File spoon-archives/marxism-international.archive/marxism-international_1997/marxism-international.9707, message 74


Date: Fri, 4 Jul 1997 02:44:20 -0400 (EDT)
From: Andrew Wayne Austin <aaustin-AT-utkux.utcc.utk.edu>
Subject: Re: To Malecki and Sparrow (Was Re: M-I: "Bourgeois Freedoms")


Jim,

I thank you for your post. I have a question for you (and anybody else). 
Let me give you a concrete example. In the United States, several years
ago, a white supremacist wrote a book called the *Turner Diaries*. The
book advocated violence against minorities and against the government
believed to have been taken over by outside forces. The book describes the
bombing of a US federal building. The Oklahoma City bombing was strikingly
similar to that depicted in the book. Not to mention that all sorts of
white supremacists organizations sprang up around the book, or adopted it
as a sort of blueprint for action. My question is this: should that book
have been banned?

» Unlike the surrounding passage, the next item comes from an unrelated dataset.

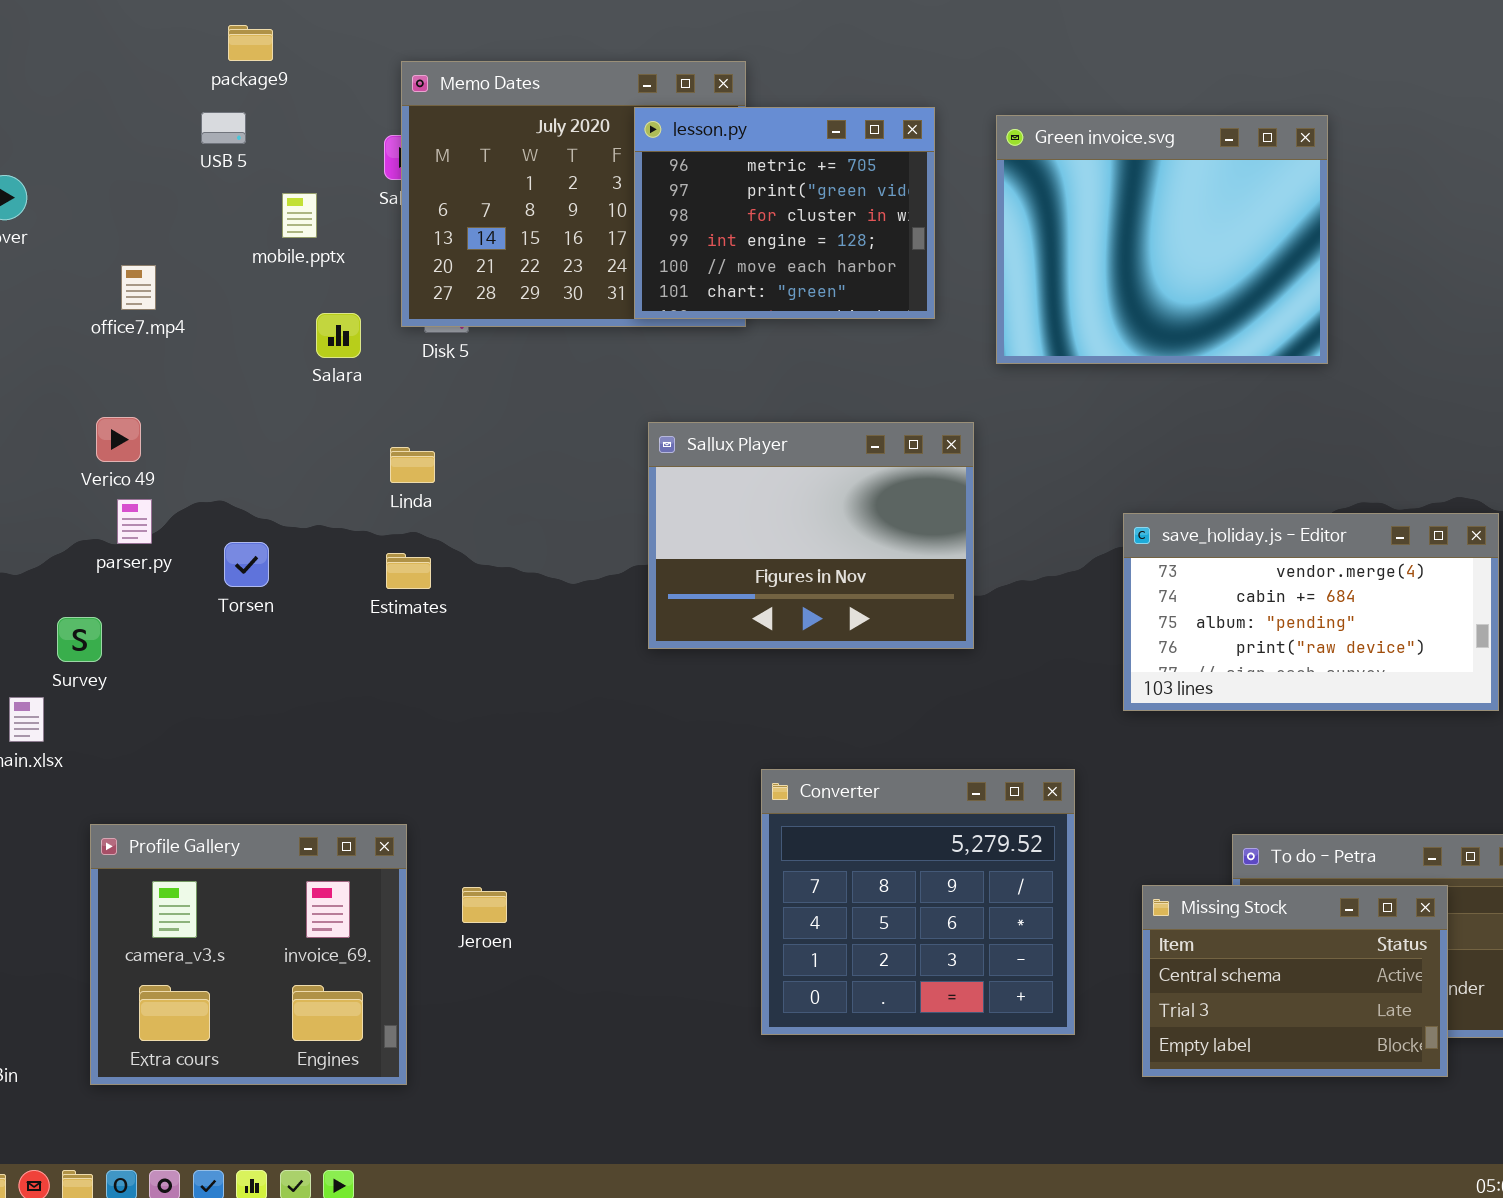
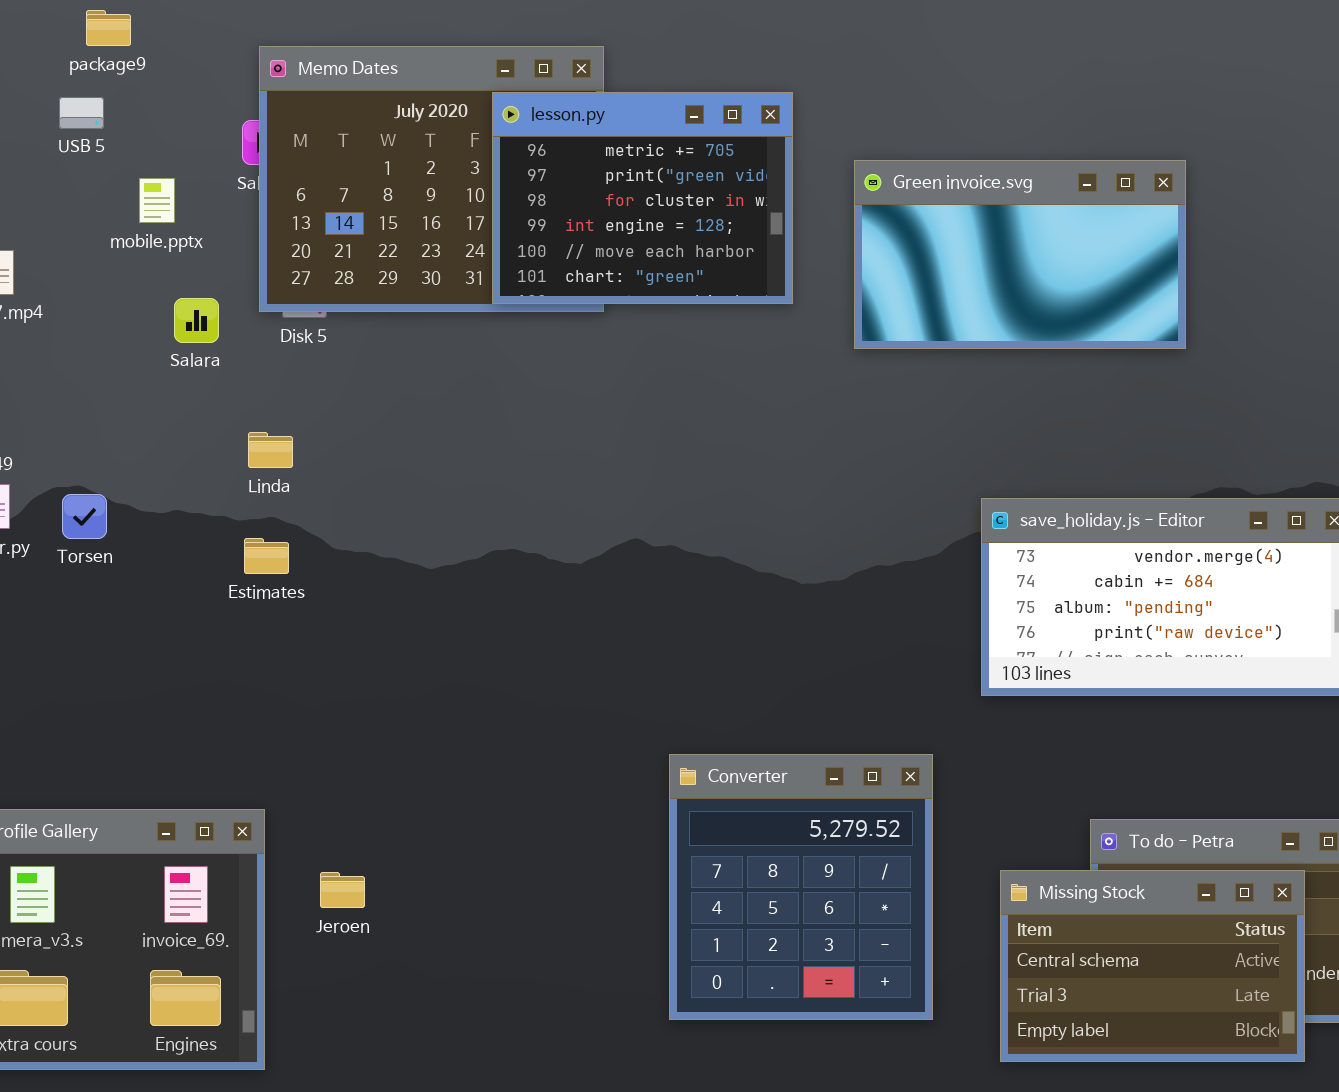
Green invoice.svg: [996,115,1328,364] -> [854,160,1186,349], resized
Sallux Player: [648,422,974,649] -> none, closed
Torsen: [224,542,269,587] -> [62,494,107,539], moved
Converter: [761,769,1075,1035] -> [669,754,933,1020], resized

Should the author be prosecuted for having planted the
idea in Timothy McVeigh's head to bomb the federal building in Oklahoma? 
Based on your assertion that fascists can't meet and speak except with
violence in mind (which is a categorical imperative the equivalent of
which would be saying that revolutionary Marxists can't meet without
violence in mind, which I see as fallacious), what would you do about such
books and fascist organizations who read this book?